───── Sección del documento

Dos trazos, de Toledo a Hollywood, en torno a Buñuel


Por Don Quiterio

Lo viejo es, por definición, lo arcaico e inactual, lo conservador y tradicional, lo tópico y retórico, lo sentimental y lo cursi. Contra lo grotesco, lo blando, lo patético y lo putrefacto, se halla la vitalidad, la posibilidad de lo nuevo, la certeza de lo vigoroso.

La clave de la vitalidad es aceptar el tiempo que pasa y no intentar restarlo. Así lo piensan los surrealistas. Así lo piensa Luis Buñuel. Hoy, por el contrario, muchos jóvenes cineastas se antojan tan artificiales como esquemáticos. Viejos, pese a su apariencia de jóvenes. El cine de Buñuel, sin embargo, siempre parece y aparece rabiosamente joven, de una inusitada vitalidad, emocionante y perdurable, privilegiado y enamorado. La vida.

──────────

Consigna del ejercicio: ¿Puedes reproducir fielmente el fragmento del texto sobre Buñuel que comienza en las palabras que contienen "Dos trazos, de" y termina después de "de lo vigoroso."? No hace falta consultar los registros para resolver este ejercicio.

───── Registros seleccionados

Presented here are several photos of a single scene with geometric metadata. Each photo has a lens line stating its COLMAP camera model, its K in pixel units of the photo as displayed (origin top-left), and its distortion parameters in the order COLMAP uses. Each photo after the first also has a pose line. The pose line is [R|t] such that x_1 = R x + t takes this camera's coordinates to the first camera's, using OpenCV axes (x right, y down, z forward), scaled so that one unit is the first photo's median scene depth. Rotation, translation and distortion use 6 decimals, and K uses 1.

──────────
───── Registros seleccionados

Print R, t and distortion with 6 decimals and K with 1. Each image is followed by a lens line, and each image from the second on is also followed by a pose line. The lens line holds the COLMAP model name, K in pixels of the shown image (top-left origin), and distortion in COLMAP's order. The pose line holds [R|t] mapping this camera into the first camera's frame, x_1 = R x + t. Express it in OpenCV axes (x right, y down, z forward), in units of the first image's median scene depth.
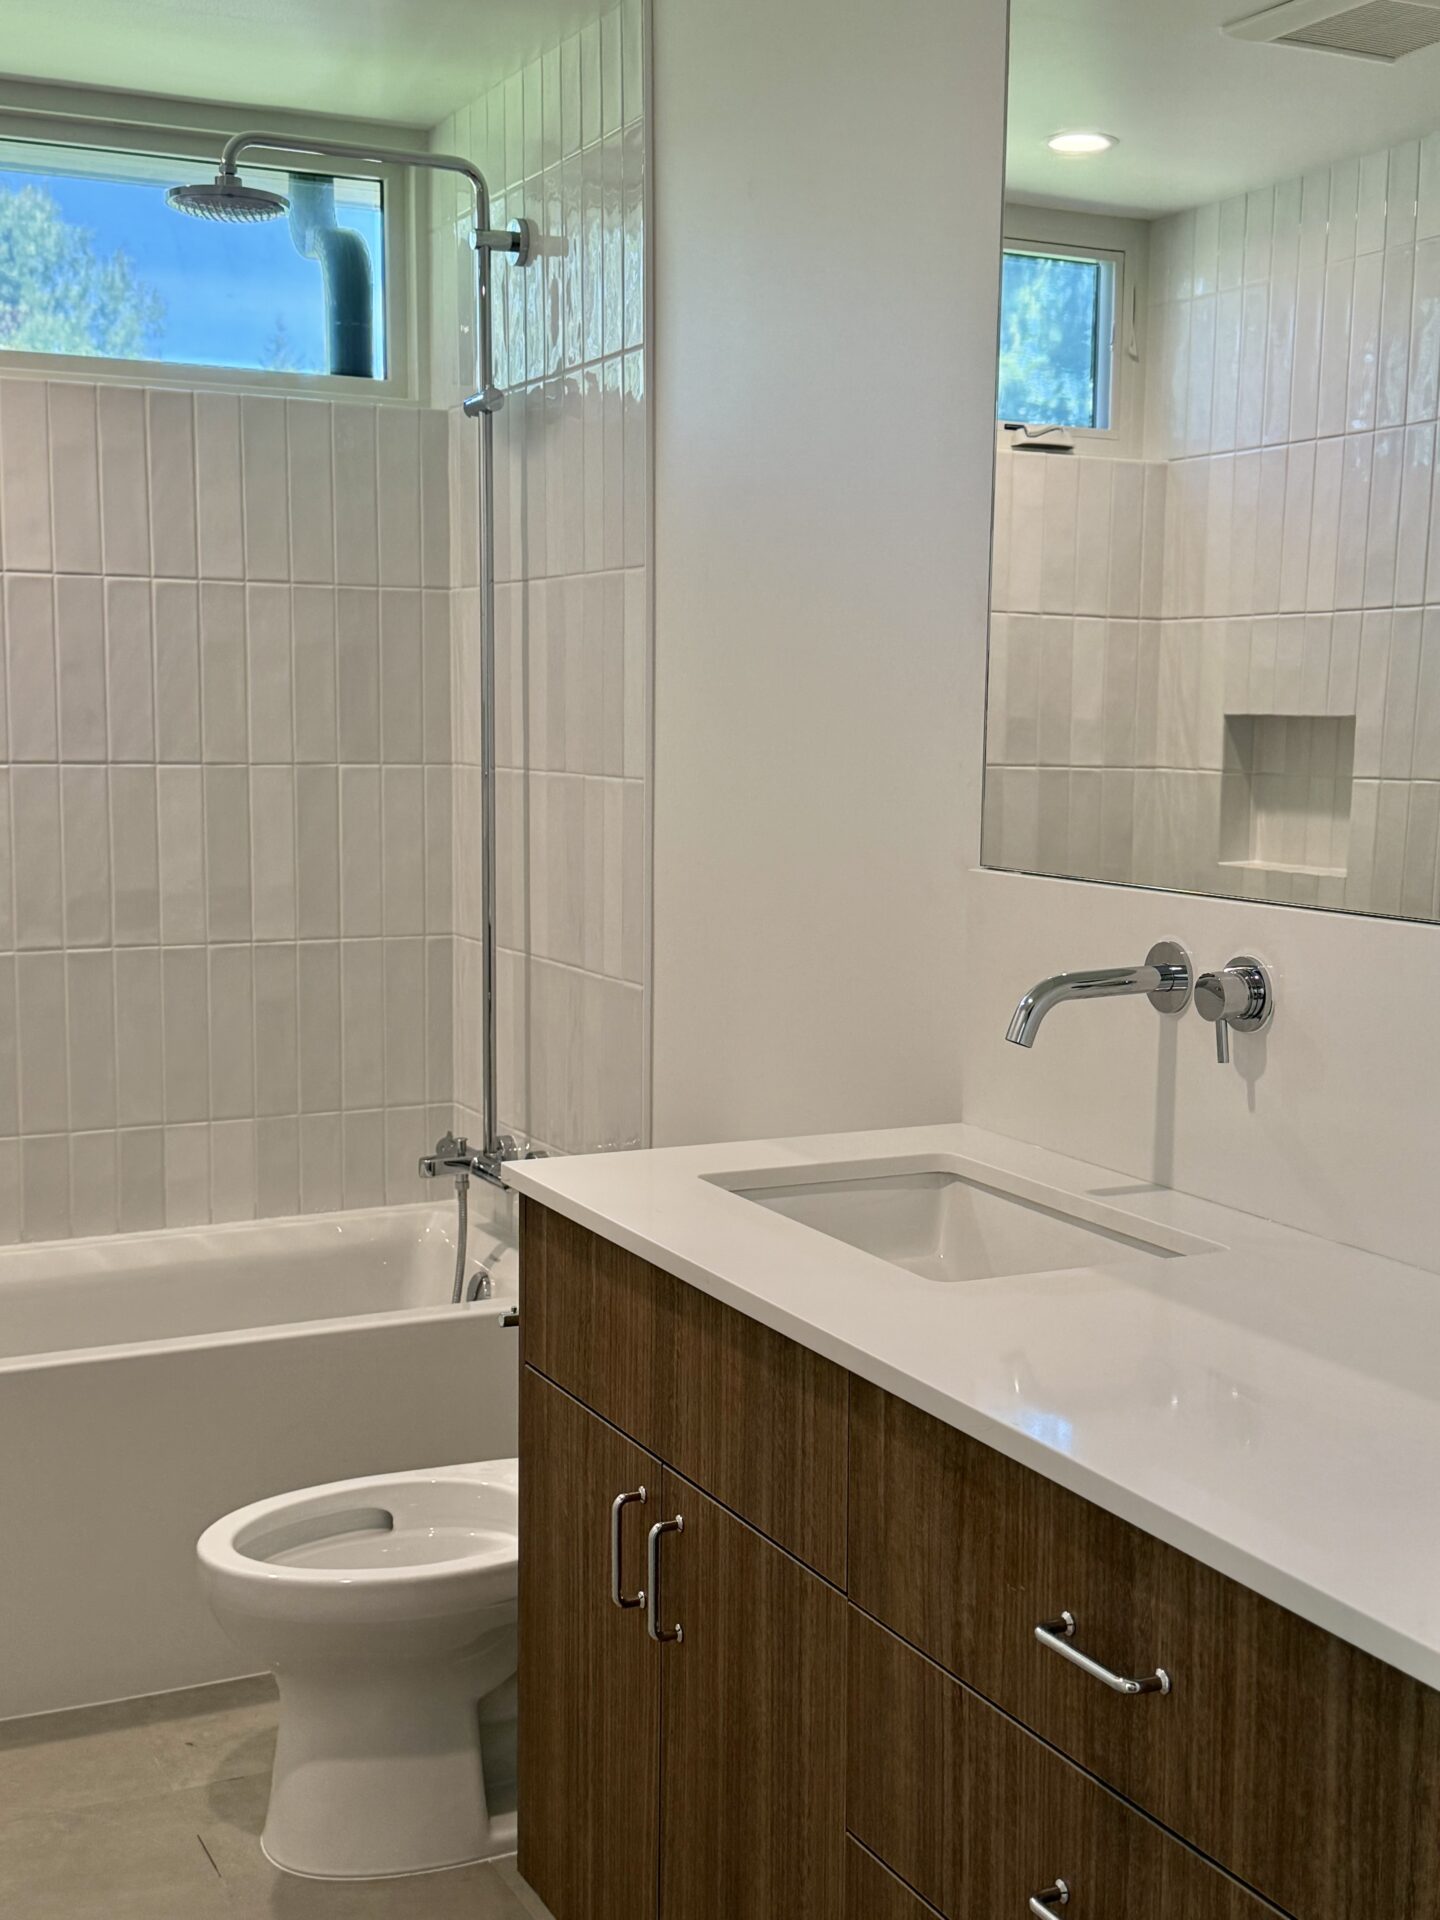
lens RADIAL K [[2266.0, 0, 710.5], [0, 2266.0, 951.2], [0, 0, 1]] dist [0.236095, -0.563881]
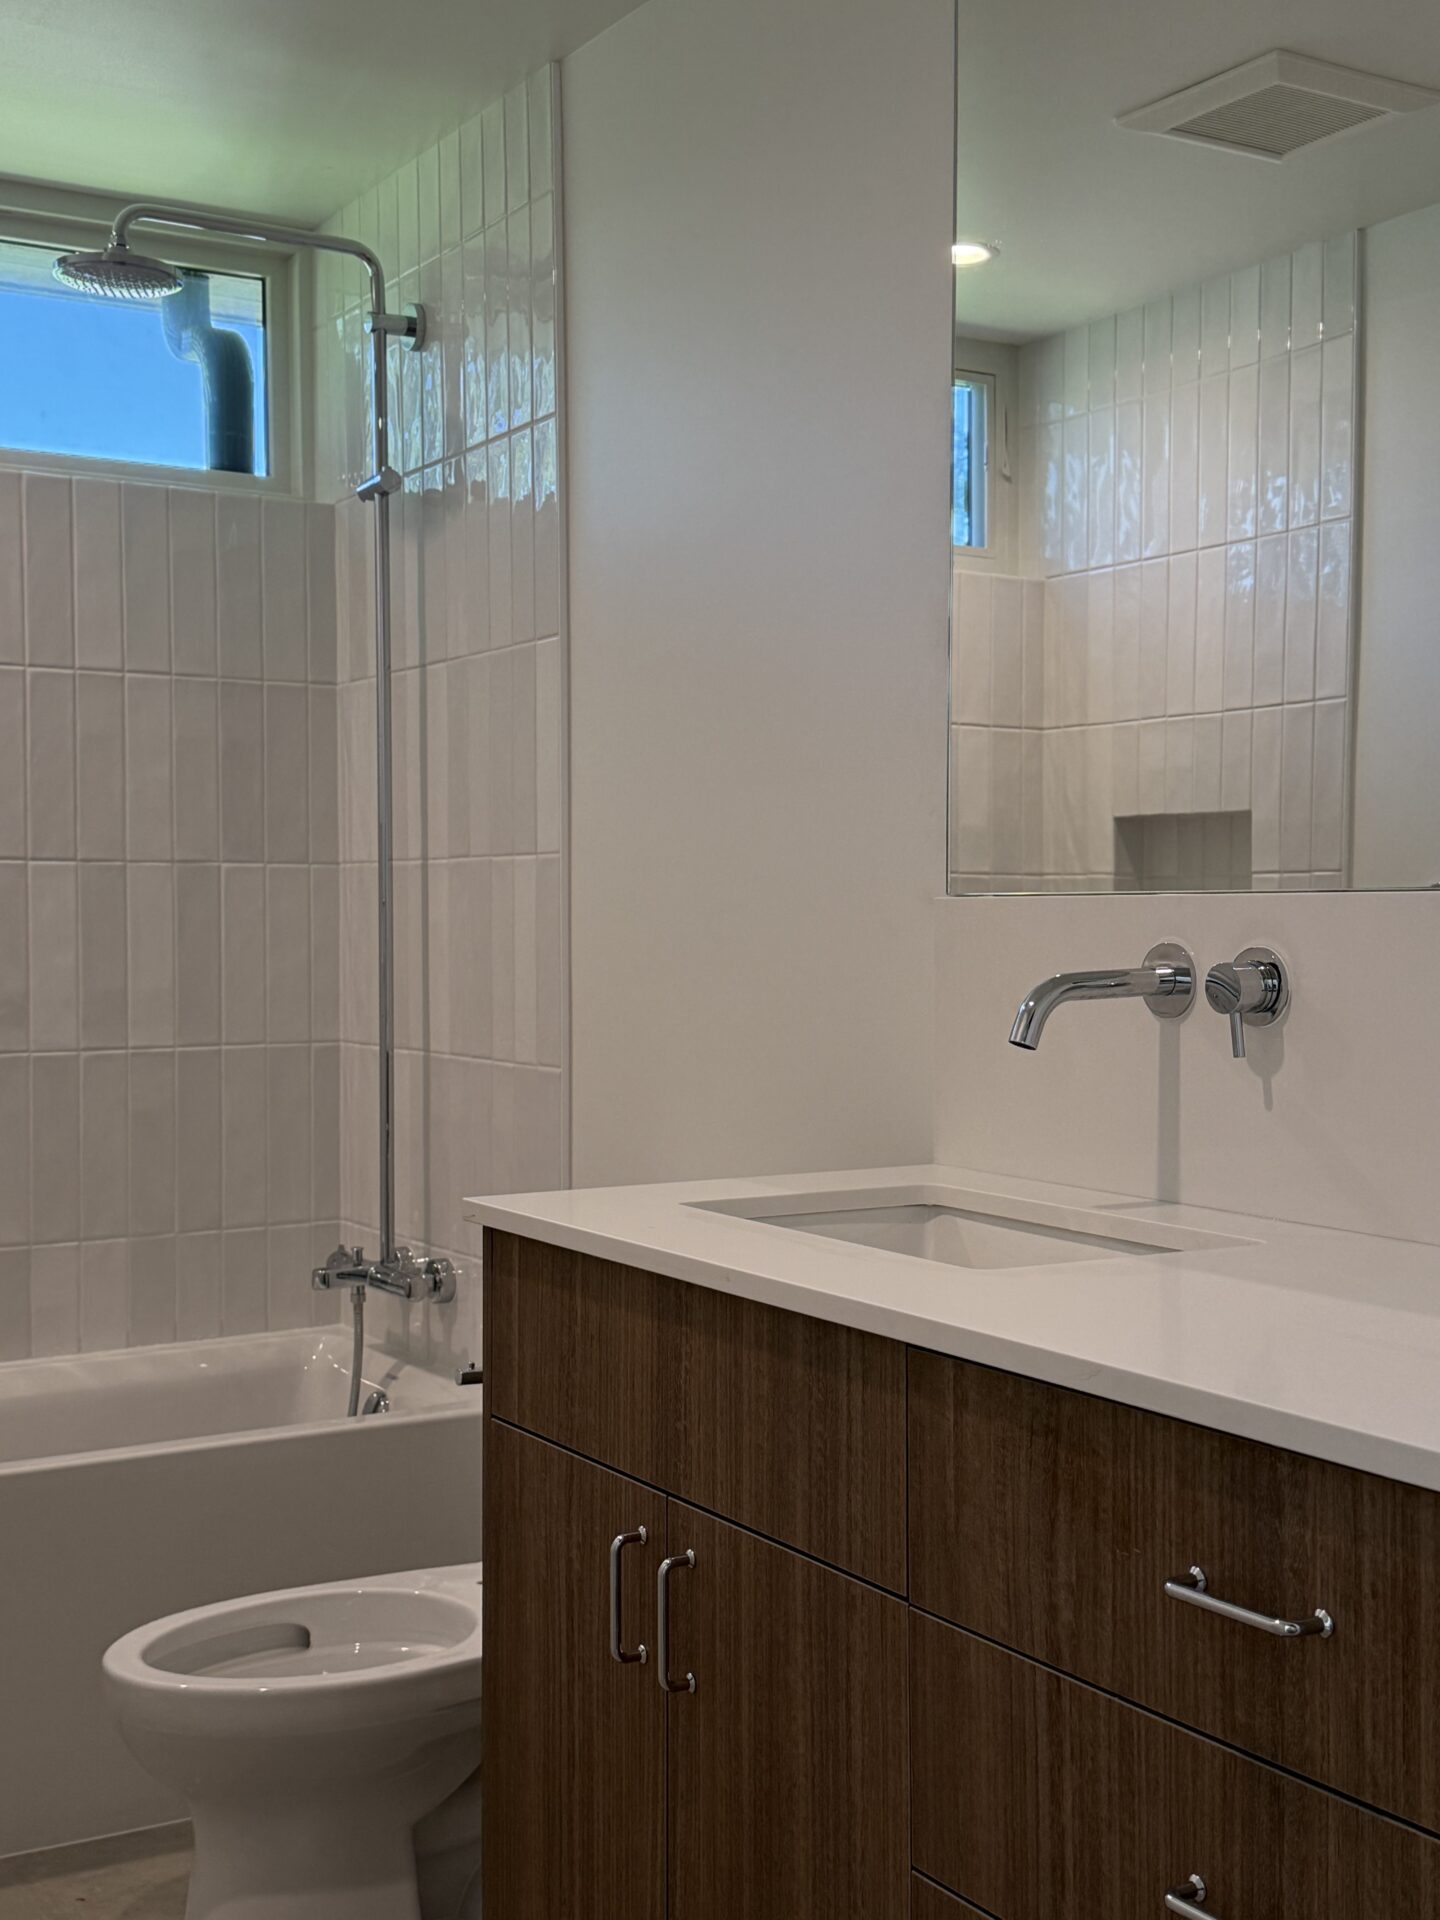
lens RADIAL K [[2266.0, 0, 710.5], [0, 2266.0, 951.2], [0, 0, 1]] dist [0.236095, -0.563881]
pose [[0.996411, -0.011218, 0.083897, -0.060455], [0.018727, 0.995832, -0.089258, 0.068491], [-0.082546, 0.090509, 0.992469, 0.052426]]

──────────
───── Registros seleccionados

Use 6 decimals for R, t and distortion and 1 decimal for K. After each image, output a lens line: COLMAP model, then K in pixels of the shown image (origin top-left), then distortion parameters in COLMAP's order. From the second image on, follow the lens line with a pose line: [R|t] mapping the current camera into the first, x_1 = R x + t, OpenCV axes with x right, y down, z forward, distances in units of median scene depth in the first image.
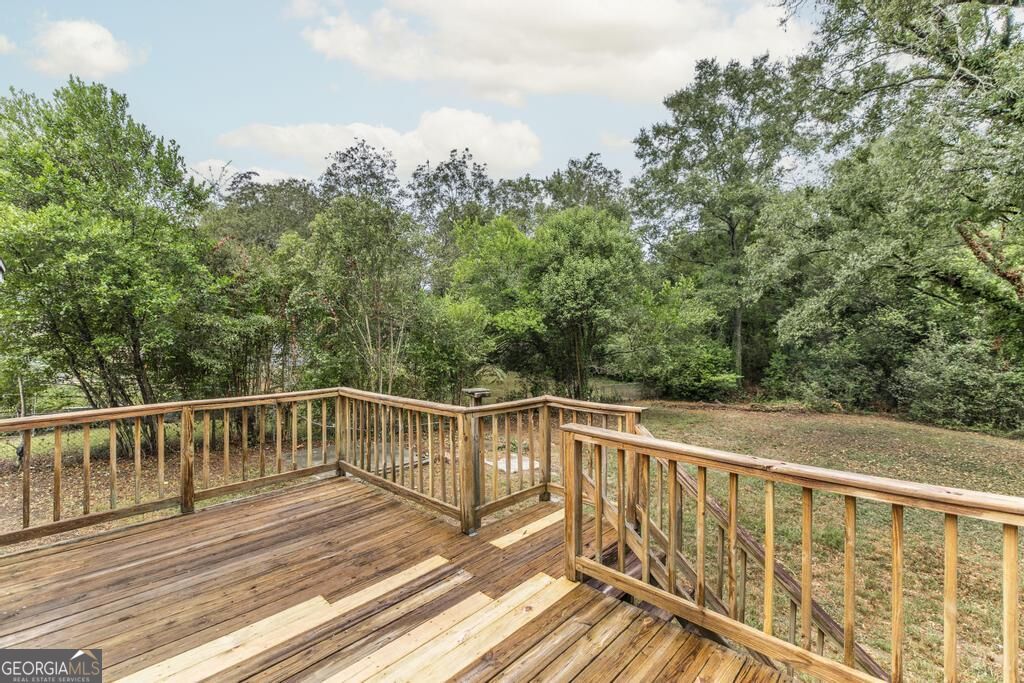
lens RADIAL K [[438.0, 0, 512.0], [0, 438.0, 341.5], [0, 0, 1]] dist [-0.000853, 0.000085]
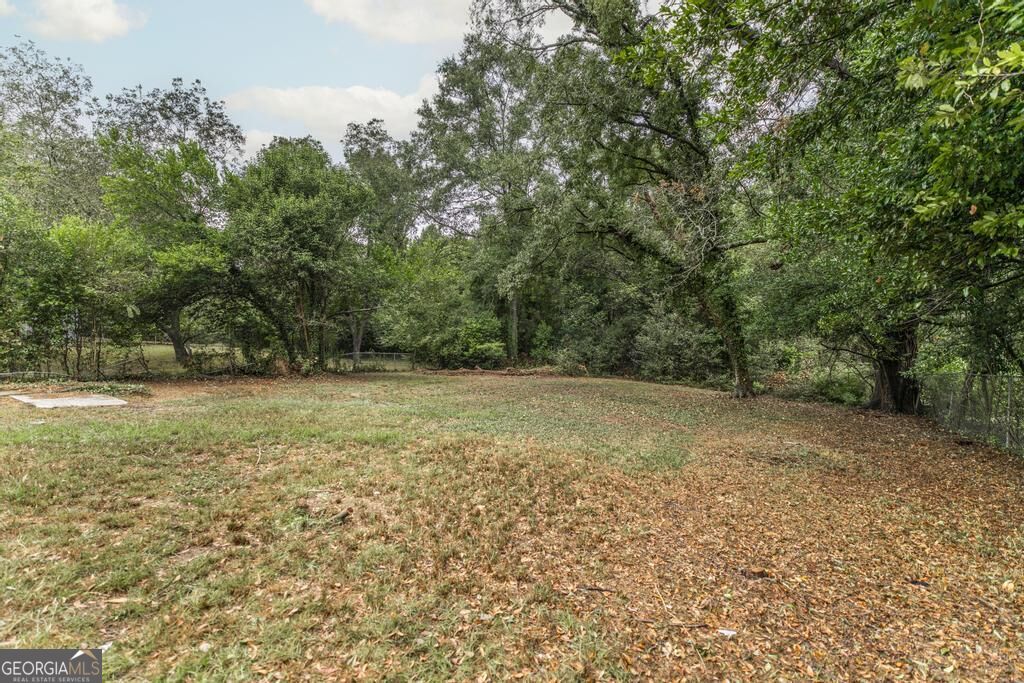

──────────

Espacio de respuesta:
Dos trazos, de Toledo a Hollywood, en torno a Buñuel


Por Don Quiterio

Lo viejo es, por definición, lo arcaico e inactual, lo conservador y tradicional, lo tópico y retórico, lo sentimental y lo cursi. Contra lo grotesco, lo blando, lo patético y lo putrefacto, se halla la vitalidad, la posibilidad de lo nuevo, la certeza de lo vigoroso.